Espacement et disposition : planter rhododendron en pleine terre sans étouffer le massif
La bonne nouvelle, c’est que l’association reste possible en respectant certaines distances et en pensant la disposition du massif autrement qu’en alignement serré.
- Prévoir au minimum quatre-vingts centimètres entre le pied du rhododendron et celui de l’hortensia, mesurés de tronc à tronc. On laisse ainsi à chaque système racinaire une zone d’alimentation propre.
- Placer le rhododendron en arrière-plan (il monte souvent plus haut) et l’hortensia devant, légèrement décalé. Cette disposition évite l’effet de masse foliaire compacte qui piège la chaleur.
- Intercaler une plante basse entre les deux (fougère, heuchère, bruyère d’hiver) pour créer un tampon végétal. Ce tampon limite la concurrence racinaire directe et améliore la circulation de l’air au pied du massif.
- Pailler généreusement avec de l’écorce de pin ou des aiguilles de conifères, sur une épaisseur suffisante. Le paillage maintient l’humidité, freine les adventices et entretient l’acidité du sol sans effort.
En clair, l’association fonctionne si on traite ces deux arbustes comme des voisins, pas comme des colocataires partageant le même mètre carré.
Sol acide et arrosage à l’eau de pluie
On ne le répétera pas assez : les rhododendrons et les hortensias exigent un sol acide. Si la terre du jardin est neutre ou calcaire, planter en pleine terre sans amendement revient à condamner les deux plantes. La terre de bruyère mélangée au sol existant corrige le pH, mais il faut renouveler l’opération tous les deux ou trois ans.
L’arrosage à l’eau de pluie protège le feuillage du jaunissement provoqué par le calcaire de l’eau du robinet. Une cuve de récupération à proximité du massif simplifie la gestion au quotidien.

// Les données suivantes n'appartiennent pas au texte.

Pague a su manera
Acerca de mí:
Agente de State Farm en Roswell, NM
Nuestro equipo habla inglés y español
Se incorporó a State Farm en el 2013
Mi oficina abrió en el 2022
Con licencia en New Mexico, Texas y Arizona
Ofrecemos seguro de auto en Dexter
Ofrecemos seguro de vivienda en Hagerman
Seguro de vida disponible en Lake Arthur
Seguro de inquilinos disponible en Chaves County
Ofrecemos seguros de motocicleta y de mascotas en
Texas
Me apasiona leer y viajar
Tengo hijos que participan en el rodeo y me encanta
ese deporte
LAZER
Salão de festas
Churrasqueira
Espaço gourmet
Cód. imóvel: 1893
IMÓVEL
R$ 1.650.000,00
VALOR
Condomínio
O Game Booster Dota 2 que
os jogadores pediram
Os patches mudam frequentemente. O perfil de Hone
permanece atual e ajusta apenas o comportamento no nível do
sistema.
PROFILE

Calendrier de floraison : décaler les variétés pour un massif lisible du printemps à l’automne
Un autre piège fréquent : choisir un rhododendron et un hortensia qui fleurissent exactement en même temps. Le résultat est un massif surchargé en juin, puis vide de couleurs le reste de la saison. Pour éviter cet écueil, il est préférable de décaler les floraisons en choisissant un rhododendron à floraison précoce (mars-avril) afin qu’il prenne le relais avant l’explosion estivale des hortensias.
Ce décalage offre un massif fleuri sur plusieurs mois sans que les deux plantes se fassent concurrence visuellement. Le rhododendron ouvre le bal au printemps avec des tons allant du rose au pourpre, puis l’hortensia prend le relais de juin jusqu’à l’automne.

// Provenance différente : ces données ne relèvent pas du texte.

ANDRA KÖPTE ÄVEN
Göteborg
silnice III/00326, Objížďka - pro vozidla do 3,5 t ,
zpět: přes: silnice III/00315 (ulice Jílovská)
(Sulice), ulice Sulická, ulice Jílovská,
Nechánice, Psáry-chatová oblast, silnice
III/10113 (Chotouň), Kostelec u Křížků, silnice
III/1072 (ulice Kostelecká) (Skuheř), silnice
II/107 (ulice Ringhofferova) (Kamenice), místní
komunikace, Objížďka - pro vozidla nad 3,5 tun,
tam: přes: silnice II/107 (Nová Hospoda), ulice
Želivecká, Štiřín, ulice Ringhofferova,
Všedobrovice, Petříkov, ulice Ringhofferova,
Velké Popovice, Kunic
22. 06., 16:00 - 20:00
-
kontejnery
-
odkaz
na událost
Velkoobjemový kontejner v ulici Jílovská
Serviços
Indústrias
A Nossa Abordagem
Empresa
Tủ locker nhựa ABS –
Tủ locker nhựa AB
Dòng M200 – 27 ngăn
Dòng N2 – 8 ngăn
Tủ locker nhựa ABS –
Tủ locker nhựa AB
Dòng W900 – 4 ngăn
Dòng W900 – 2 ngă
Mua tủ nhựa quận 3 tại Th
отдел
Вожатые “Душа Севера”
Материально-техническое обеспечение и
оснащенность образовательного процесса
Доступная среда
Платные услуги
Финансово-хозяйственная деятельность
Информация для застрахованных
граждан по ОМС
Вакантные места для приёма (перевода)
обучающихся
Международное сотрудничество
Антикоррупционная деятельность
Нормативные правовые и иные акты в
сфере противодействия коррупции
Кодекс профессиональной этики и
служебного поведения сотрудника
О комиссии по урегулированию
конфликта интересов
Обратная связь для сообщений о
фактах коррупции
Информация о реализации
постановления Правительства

Variétés à privilégier pour un duo cohérent
Les rhododendrons de taille moyenne (qui ne dépassent pas un mètre cinquante à maturité) cohabitent mieux avec les hortensias macrophylla classiques. Les grands rhododendrons pontiques, eux, finissent par créer trop d’ombre et par dominer le massif.

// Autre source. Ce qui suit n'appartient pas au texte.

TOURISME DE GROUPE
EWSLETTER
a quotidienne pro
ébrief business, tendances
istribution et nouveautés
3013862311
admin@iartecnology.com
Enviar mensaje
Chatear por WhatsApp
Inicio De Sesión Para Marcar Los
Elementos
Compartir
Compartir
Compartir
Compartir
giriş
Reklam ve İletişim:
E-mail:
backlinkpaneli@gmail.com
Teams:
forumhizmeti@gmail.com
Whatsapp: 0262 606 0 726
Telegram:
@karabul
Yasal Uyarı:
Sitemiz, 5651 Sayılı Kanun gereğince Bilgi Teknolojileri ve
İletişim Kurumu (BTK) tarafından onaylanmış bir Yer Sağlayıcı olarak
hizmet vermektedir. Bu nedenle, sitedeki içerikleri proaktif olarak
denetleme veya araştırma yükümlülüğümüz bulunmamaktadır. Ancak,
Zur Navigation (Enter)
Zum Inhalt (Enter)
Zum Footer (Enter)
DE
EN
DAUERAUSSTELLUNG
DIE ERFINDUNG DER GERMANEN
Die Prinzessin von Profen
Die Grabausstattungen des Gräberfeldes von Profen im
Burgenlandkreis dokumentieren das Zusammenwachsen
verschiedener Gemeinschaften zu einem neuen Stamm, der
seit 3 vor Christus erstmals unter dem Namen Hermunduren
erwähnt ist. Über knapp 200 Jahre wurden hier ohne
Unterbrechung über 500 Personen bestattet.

Côté hortensias, les variétés à port compact laissent davantage d’espace aérien au rhododendron. On évite les Hydrangea paniculata très vigoureux qui, en quelques saisons, colonisent tout l’espace disponible.
Traitement phytosanitaire partagé : attention au cuivre
Quand deux plantes sensibles aux maladies fongiques partagent le même massif, on est tenté d’appliquer un traitement préventif au cuivre. Or, les révisions récentes des recommandations européennes sur les produits phytosanitaires à base de cuivre poussent plusieurs services horticoles (notamment en Belgique et aux Pays-Bas) à déconseiller ces traitements sur les plantes de terre de bruyère.
Le cuivre s’accumule dans les sols acides et devient phytotoxique pour les racines superficielles des rhododendrons et des hortensias. Le recours à des pratiques alternatives (taille sanitaire, paillage, espacement suffisant) protège mieux le massif sur la durée qu’un traitement chimique répété.
Planter un rhododendron en pleine terre à côté d’hortensias reste une association viable, à condition de respecter un espacement généreux et de décaler les floraisons. Un arbuste qui dispose de quatre-vingts centimètres autour de son pied, d’un paillage acide régulier et d’un arrosage à l’eau de pluie a toutes les chances de prospérer aux côtés de son voisin.